_Work to be completed_
Report how many lines of these entries hold the string "members"; reply with the number alone.

_Records for the task_
▽

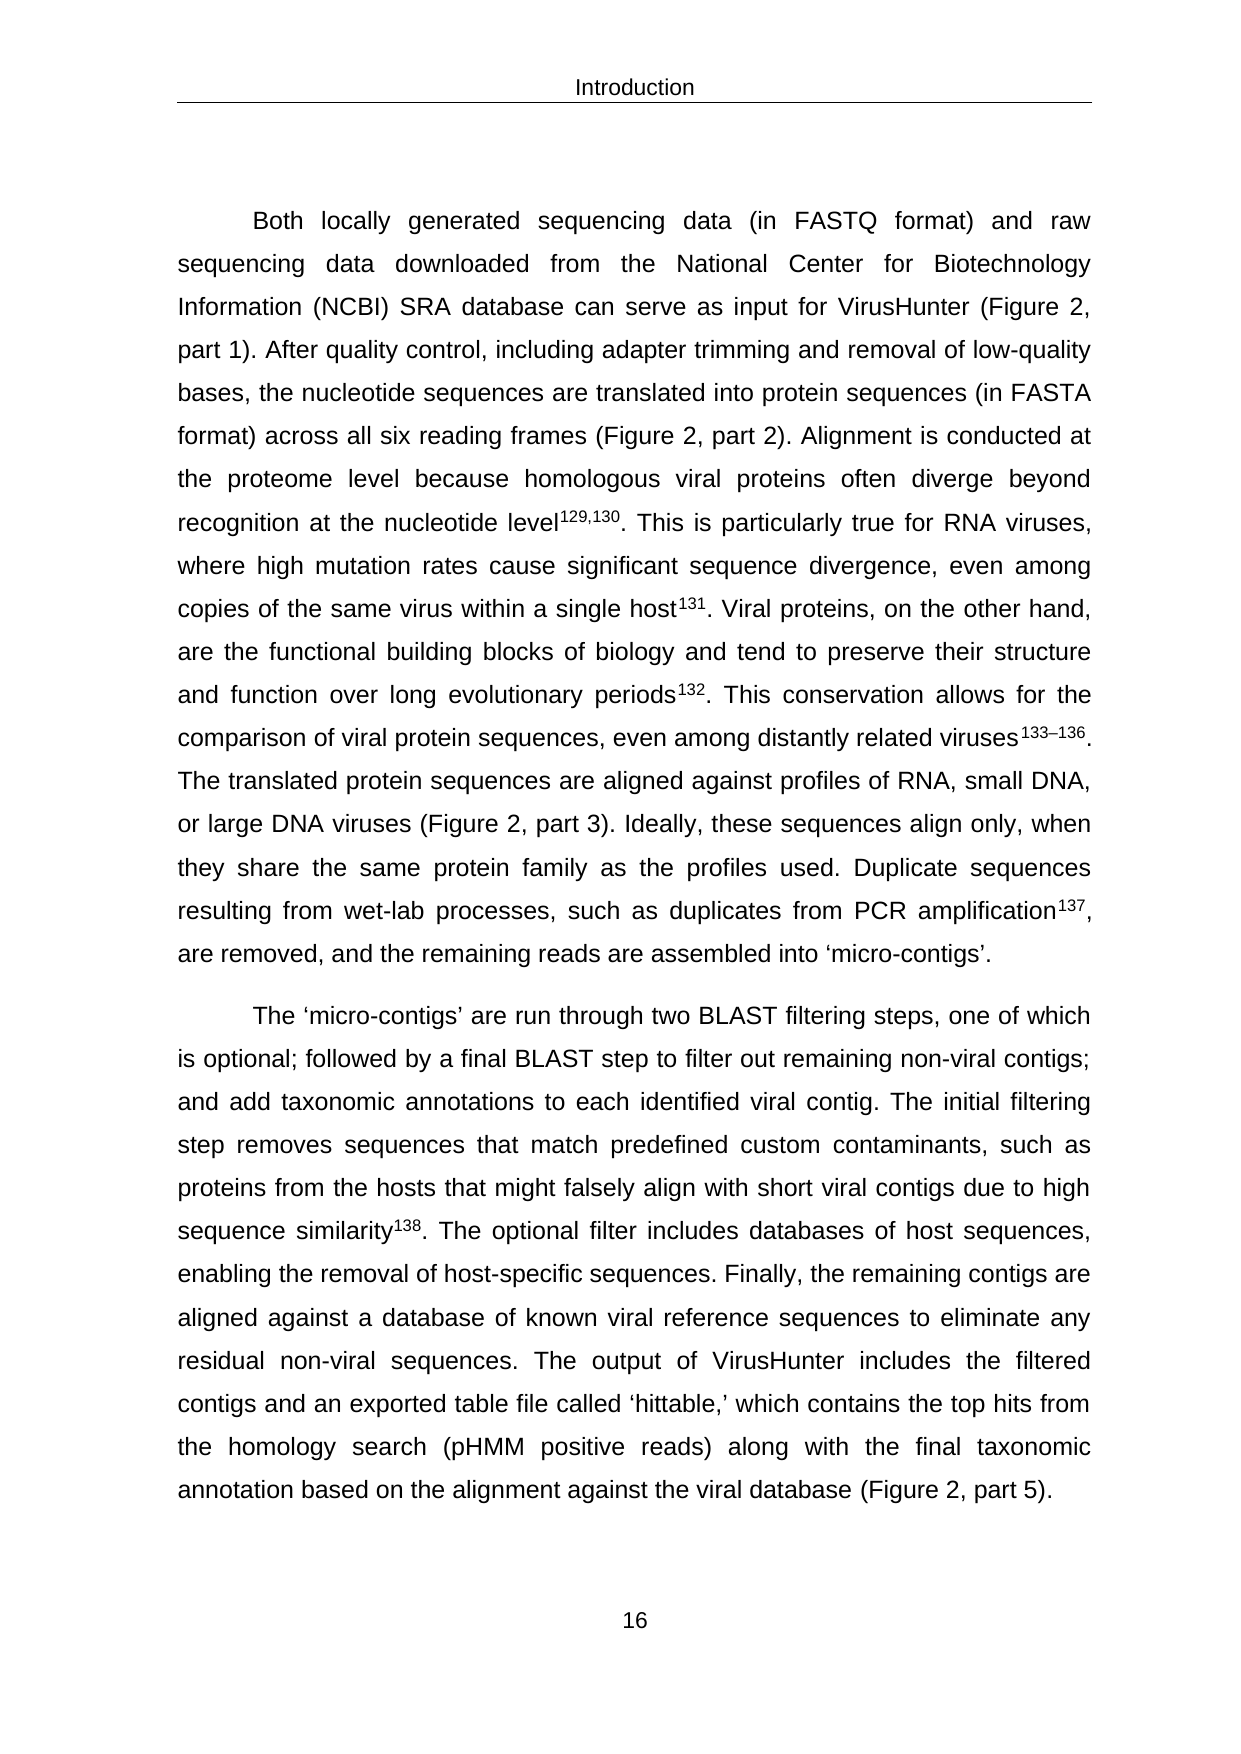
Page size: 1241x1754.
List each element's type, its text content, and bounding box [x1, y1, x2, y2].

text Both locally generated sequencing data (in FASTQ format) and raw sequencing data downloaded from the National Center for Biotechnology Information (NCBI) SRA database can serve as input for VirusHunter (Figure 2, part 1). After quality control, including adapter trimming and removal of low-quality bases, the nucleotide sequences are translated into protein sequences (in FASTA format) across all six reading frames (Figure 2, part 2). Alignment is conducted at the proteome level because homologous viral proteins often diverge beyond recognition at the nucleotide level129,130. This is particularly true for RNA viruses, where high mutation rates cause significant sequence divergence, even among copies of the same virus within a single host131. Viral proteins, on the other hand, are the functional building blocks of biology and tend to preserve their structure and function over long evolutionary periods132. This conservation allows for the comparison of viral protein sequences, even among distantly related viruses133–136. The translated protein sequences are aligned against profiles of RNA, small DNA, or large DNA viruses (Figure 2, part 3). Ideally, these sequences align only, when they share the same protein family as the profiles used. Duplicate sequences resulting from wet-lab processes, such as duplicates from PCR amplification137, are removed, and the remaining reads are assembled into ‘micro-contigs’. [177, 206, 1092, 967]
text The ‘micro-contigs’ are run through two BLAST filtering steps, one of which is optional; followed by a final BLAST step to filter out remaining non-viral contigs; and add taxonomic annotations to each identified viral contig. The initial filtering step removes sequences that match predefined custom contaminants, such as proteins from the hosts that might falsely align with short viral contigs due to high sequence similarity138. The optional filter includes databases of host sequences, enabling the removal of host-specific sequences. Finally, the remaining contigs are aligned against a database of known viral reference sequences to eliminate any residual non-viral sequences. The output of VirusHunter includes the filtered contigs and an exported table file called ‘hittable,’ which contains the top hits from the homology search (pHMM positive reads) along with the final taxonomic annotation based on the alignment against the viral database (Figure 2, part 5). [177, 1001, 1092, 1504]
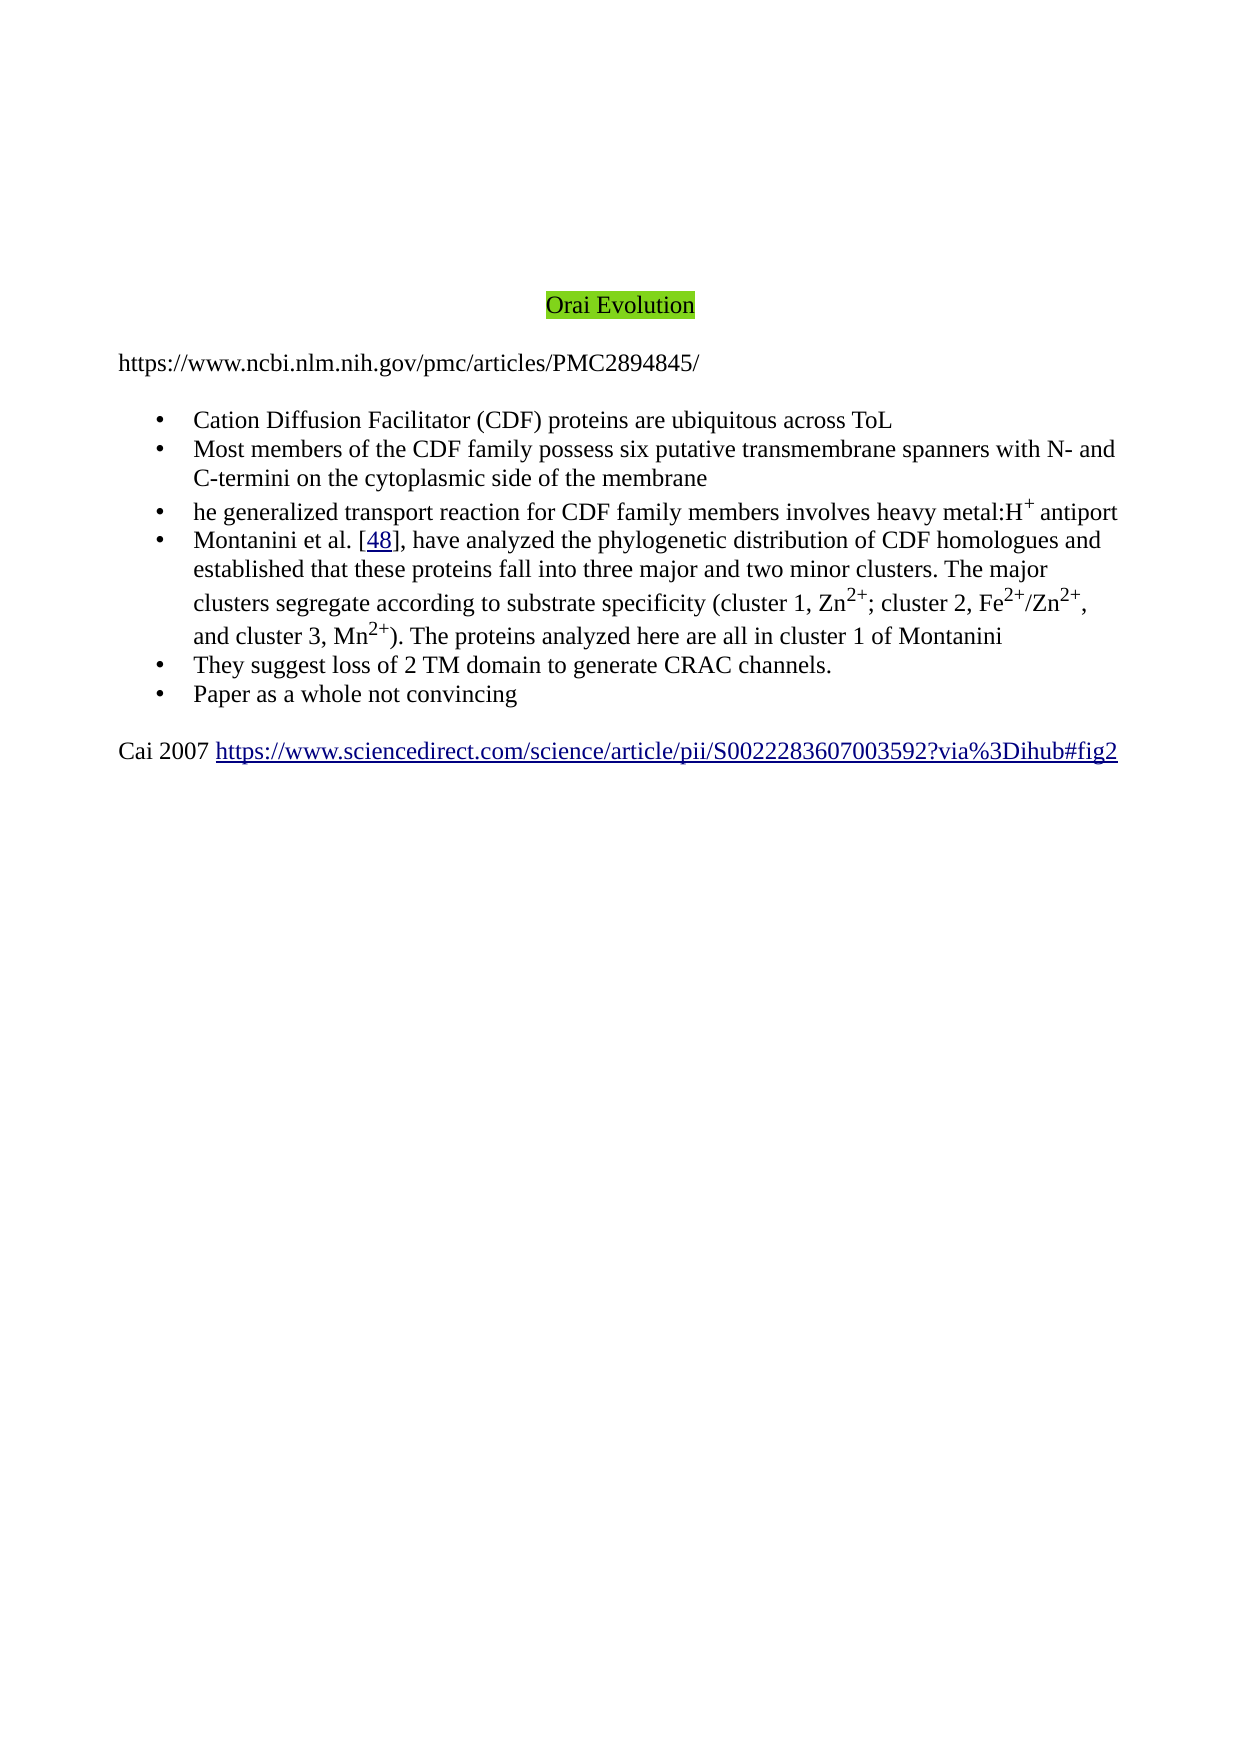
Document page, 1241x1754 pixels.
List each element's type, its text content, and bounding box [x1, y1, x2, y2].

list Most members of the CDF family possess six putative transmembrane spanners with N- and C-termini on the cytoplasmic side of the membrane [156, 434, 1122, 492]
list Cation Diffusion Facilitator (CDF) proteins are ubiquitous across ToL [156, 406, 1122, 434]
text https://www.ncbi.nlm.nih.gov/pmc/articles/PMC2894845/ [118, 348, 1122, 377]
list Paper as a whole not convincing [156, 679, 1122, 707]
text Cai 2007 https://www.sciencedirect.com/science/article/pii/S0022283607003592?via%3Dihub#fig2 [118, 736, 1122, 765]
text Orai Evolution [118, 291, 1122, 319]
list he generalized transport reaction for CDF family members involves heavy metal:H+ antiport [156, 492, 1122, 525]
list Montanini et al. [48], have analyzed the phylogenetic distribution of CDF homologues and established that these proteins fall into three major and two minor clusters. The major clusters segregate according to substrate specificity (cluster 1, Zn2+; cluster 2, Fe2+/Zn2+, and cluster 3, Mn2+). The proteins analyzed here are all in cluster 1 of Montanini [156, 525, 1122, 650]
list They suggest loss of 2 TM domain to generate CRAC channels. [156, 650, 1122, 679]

△

_Task answer_
2